Hephaestus shook his head. “Not at all. I mean, don’t get me wrong, Elise isn’t bad-looking. But she’s not so overwhelming that I’m not paying attention to your personality anymore. And now that I am, I don’t like you as much as I thought I did.”
My mouth dropped open. Did he just say what I think he—The dreamscape shuddered. “Is it morning?”
Hephaestus shook his head. “Must be something going on. Be careful.”
ARES SHOOK ME out of the dreamscape, an expression of delight on his face. “It’s raining.”
I practically leapt out of bed. “Let’s go.”
When I moved toward the balcony, Ares grabbed my hand and tugged me toward the front door. “The view’s better on the beach.”
There were fewer people to wake up, too. I paused to slide on a pair of flip-flops, and then we ran, laughing like mad, all the way down to the beach.
Despite all the bad blood between them, Persephone and Poseidon made one beautiful storm. Rain fell from the sky in sheets. Thunder rumbled in the distance as jagged lightning lanced through the sky. When it struck the shield, the entire barrier shimmered in white light.
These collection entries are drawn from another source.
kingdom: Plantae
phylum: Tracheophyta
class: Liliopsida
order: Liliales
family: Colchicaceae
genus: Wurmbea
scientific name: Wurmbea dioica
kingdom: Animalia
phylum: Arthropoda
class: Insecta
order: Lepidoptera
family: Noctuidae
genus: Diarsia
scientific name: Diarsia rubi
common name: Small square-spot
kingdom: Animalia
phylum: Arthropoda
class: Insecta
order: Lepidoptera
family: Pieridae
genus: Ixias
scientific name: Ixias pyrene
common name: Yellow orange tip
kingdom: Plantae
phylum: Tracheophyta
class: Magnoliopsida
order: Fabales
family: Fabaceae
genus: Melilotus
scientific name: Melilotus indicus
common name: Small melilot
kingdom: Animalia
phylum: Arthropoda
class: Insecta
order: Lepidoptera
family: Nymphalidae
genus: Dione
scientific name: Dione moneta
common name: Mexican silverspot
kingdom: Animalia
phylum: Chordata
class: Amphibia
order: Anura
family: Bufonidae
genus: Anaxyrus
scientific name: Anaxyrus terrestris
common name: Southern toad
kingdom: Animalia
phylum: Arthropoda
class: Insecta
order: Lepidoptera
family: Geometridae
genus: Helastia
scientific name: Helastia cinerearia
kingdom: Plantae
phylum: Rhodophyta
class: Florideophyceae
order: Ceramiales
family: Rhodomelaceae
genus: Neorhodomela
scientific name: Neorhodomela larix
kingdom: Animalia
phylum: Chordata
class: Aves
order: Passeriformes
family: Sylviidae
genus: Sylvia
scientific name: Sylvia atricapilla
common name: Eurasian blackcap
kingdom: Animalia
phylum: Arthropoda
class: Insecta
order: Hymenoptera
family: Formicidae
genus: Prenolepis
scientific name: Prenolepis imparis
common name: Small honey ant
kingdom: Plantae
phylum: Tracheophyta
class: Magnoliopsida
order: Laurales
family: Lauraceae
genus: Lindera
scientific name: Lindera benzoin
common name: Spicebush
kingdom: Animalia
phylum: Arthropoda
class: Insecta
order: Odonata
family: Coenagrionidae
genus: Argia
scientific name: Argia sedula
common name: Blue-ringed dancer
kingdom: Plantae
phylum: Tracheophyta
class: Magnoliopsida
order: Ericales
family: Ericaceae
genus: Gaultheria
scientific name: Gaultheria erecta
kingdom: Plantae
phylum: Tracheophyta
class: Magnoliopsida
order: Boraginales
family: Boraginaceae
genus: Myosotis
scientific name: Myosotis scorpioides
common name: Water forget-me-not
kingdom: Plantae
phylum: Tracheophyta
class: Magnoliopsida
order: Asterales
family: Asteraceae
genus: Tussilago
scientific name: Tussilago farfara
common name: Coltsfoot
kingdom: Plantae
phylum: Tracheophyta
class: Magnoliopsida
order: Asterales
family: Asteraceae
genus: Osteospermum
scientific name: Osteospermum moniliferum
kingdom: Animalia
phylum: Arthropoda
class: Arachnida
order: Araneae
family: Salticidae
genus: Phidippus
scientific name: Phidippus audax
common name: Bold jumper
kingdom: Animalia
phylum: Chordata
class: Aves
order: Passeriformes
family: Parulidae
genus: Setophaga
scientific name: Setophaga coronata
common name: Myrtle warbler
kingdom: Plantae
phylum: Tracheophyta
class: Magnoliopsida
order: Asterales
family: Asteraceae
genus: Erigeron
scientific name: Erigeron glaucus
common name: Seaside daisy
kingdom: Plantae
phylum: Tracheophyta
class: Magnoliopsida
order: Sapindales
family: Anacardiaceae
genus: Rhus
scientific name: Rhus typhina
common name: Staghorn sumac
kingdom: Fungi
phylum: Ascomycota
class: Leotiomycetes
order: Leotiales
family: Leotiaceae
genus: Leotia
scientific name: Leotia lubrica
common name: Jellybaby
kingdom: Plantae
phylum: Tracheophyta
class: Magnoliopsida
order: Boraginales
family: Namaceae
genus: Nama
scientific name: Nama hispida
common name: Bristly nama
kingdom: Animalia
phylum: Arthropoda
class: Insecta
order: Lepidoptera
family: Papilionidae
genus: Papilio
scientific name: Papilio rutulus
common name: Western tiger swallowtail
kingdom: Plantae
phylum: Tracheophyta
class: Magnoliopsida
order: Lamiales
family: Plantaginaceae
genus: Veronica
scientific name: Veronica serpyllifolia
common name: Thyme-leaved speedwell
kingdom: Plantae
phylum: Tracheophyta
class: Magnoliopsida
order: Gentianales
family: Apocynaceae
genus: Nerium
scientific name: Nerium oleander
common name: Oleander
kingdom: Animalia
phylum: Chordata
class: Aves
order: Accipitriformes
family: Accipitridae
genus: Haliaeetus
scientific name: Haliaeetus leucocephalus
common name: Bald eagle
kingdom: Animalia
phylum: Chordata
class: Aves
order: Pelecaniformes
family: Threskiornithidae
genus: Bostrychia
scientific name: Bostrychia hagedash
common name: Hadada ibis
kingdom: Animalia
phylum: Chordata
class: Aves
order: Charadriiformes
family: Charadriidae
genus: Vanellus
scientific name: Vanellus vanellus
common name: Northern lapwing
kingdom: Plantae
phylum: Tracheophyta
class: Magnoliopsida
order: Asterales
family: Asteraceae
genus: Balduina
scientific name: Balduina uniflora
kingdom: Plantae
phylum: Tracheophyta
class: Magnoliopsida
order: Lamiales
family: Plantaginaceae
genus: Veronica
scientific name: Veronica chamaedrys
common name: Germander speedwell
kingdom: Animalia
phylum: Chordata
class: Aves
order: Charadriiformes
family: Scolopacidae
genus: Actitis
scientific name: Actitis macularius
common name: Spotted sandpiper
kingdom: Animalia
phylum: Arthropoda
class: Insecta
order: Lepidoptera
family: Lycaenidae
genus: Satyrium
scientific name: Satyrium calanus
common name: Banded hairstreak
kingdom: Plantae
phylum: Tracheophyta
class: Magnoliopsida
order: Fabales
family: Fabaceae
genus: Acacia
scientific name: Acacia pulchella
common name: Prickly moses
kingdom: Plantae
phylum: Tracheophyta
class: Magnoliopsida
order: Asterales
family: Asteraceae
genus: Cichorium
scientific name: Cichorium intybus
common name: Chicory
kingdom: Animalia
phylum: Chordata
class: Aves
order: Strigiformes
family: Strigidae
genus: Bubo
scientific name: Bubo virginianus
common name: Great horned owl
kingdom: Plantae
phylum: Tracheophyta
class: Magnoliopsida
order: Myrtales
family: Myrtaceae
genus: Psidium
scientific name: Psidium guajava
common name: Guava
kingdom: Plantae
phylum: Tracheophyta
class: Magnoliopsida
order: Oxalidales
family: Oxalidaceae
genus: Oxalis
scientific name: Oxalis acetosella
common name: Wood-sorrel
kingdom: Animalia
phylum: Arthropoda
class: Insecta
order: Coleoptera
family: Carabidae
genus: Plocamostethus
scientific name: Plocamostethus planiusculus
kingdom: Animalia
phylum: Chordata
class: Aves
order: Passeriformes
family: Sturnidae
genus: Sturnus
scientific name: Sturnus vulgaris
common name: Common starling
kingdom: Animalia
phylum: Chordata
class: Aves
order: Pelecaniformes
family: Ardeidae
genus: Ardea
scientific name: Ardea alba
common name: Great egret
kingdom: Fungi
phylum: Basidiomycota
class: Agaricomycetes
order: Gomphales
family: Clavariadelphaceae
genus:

Ares whooped, shouting back at the thunder, his arms spread wide. “It’s hers!” The wind whipped his words away so fast I almost couldn’t catch them. “This is hers!”
I understood exactly what he meant. Every storm we’d celebrated before were governed by laws of nature, set in place by Zeus and his siblings long before the rest of us were created. We could celebrate that he no longer took power in those storms, that people’s awe and fear of them no longer translated to his worship. But this was the first time since his death that the power of the sky had been intentionally triggered. This was Persephone’s storm. And it wouldn’t be possible if Zeus wasn’t dead.